How many demonstrations do I need?
For a simple bimanual task with limited variability (fixed object positions, single approach strategy): 50 demonstrations can achieve 60-80% success rate with ACT. For tasks with high variability (random object positions, multiple valid approaches): 200-500 demonstrations are needed for robust performance. For multi-step tasks (5+ sequential sub-tasks): 300-1,000 demonstrations. Our cost per demonstration analysis provides detailed guidance.
Is ALOHA still relevant in 2026?
Yes. Despite newer platforms, ALOHA remains the most widely replicated and best-documented bimanual manipulation system. The large community means more shared datasets, pre-trained models, and troubleshooting resources than any alternative. The ALOHA data format (14-DOF joint positions + multi-view images) has become a de facto standard for bimanual learning, and most new algorithms are benchmarked on ALOHA tasks.

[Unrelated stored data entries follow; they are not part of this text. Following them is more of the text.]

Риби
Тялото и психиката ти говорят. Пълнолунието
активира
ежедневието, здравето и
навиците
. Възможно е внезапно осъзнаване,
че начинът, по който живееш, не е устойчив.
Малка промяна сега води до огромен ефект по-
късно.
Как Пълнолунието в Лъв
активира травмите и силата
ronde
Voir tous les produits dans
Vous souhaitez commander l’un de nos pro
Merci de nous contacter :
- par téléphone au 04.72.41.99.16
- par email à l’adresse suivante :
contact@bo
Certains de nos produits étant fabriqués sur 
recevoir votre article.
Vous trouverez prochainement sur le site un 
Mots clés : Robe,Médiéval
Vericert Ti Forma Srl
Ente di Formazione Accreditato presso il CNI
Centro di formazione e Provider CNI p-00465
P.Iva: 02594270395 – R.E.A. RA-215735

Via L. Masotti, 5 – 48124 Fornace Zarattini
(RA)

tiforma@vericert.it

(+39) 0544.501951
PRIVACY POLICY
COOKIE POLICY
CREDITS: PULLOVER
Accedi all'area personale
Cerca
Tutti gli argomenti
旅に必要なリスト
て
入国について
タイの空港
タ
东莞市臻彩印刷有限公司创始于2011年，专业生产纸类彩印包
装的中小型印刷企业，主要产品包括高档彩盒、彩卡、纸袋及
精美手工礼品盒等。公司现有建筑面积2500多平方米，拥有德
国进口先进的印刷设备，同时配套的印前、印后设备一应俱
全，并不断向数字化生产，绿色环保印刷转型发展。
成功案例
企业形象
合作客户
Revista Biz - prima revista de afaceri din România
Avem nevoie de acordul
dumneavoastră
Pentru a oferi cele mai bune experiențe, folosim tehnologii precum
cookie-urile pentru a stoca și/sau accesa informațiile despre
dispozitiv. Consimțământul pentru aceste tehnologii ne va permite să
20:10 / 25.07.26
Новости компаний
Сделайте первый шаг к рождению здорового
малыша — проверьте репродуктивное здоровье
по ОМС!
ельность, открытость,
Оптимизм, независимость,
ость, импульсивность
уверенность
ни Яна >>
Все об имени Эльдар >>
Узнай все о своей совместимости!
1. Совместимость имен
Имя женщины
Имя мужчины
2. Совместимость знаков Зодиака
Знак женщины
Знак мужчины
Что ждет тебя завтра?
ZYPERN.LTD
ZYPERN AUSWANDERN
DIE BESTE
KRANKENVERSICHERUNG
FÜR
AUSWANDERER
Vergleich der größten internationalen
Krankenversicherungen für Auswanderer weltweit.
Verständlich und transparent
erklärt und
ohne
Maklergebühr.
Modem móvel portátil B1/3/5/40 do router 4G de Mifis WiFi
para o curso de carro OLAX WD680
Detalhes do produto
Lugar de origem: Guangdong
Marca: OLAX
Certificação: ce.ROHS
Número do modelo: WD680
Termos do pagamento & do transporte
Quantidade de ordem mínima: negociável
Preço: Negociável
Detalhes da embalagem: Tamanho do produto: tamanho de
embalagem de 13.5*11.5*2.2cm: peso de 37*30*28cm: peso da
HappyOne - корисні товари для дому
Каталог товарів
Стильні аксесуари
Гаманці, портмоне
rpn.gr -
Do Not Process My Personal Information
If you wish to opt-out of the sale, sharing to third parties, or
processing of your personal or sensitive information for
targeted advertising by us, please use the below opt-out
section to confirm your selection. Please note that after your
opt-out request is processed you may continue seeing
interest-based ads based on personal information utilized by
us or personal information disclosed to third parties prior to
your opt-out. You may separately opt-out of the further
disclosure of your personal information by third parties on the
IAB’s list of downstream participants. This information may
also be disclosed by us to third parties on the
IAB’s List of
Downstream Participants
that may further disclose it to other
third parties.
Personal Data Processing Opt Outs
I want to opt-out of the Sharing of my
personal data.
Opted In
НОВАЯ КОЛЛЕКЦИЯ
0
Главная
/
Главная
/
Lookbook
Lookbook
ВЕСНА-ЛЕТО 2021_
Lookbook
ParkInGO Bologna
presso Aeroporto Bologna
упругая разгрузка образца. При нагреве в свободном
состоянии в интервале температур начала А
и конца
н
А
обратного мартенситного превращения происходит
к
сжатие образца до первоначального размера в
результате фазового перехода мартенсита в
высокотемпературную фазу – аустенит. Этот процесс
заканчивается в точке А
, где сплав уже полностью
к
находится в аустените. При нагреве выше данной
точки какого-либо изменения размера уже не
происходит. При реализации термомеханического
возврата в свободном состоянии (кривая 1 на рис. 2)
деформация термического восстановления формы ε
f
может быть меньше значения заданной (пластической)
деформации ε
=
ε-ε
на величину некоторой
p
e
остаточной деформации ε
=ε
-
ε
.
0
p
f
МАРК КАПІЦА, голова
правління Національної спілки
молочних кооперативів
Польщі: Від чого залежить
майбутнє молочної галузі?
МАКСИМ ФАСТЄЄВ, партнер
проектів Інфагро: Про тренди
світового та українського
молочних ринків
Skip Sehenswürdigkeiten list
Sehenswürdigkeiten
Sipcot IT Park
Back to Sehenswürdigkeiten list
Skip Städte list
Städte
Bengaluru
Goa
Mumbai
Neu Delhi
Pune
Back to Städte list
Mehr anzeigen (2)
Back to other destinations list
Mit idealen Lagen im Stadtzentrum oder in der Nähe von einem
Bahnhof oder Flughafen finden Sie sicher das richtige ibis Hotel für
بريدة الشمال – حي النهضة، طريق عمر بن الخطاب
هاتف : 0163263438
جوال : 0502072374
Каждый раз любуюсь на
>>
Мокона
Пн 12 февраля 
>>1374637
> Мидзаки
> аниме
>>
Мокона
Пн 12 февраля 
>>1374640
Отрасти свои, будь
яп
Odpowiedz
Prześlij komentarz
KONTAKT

Can I add dexterous hands to ALOHA?
Yes, though it requires significant modification. The standard ALOHA gripper is a simple 1-DOF parallel jaw. Replacing it with a multi-finger hand (such as the Orca Hand, 17-DOF) dramatically increases the action space dimension and the complexity of teleoperation. You also need a different teleoperation interface -- the standard leader-follower approach does not extend naturally to dexterous hands. Glove-based teleoperation (using Paxini Gen3 tactile gloves) is the current best practice for dexterous hand control.
Where can I find ALOHA datasets to test my algorithms?
Several public ALOHA datasets are available on HuggingFace Hub: the original ACT paper datasets (slot insertion, fork retrieval, coffee making), Mobile ALOHA datasets (table bussing, door opening), and community-contributed datasets for various tasks. SVRC also maintains curated datasets on our datasets page.